# Just bought myself an ocarina



## GatodeCafe (Jul 17, 2008)

Little Peruvian pendant thing, fucking adorable. You might as well put a little green hat on my head and call me the hero of time. What's really surprised me is that despite it's pitiful range (Just over an octave) It can play just about anything with ridiculous ease. I also own and play a traditional navajo flute, and it's a completely different experience. You can't overblow the ocarina, but at the same time, due to it's globular shape, it really locks into pitches. In one fingering, I can easily alter the pitch up to a full step, it's pretty neat.

So that brings us to the topic: What are your favorite musical toys? Not actual instruments, just little gadgets you like around, ukuleles, hand drums, stylophones, that sort of thing. Share your stories!


----------



## Shade Koba (Jul 17, 2008)

lol well for me, the harmonica is a toy cuz I cant play anything on it XD That and a little african drum I got at a little market a long while back  The head is literally as big as your palm XD

Keyboard was a musical toy for me up til I was 15 though  Before that I just 'toyed' around with it cuz I only knew how to play Joy to the World and that one song that goes...
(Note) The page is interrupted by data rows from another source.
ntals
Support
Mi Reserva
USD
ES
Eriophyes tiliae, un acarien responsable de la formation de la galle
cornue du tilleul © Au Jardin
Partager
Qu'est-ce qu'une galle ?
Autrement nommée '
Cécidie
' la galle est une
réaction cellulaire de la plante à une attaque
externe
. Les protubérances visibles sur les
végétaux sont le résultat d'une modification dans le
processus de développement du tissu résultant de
[: C C C - | -cbabcD | E E E - | - edcdeF | G - C - | -agfE D | E -dC -bA -gF B :]

lol my mom forgot the name too XD sorry for my pitiful attempt at writing sheet music in text XD key of C, no accidentals  lower case are 8th notes, upper case is quarter notes. Dashes are quarter rests, no spaces between letters and lower case makes the rest a dotted quarter rests.


----------



## Beastcub (Jul 17, 2008)

i got myself this huge 12 hole sweetpatato ocarina of the internet back during my OoT phase....

first off its dark blue which pissed me off as the photos showed sky blue like link's ocarina

second it may be as big as links but sounds waaaayyy deeper and i wish i had gotten the middle size

thirdly....i have had the thing for like 8 years and i still cannot play it! >_< 

forthly its too fragile and awkward to use as a cosplay prop...

so basically its a $50 paperweight


----------



## Defender (Jul 17, 2008)

I have a childrens' toy accordion that has a broken key but sounds awesome.


----------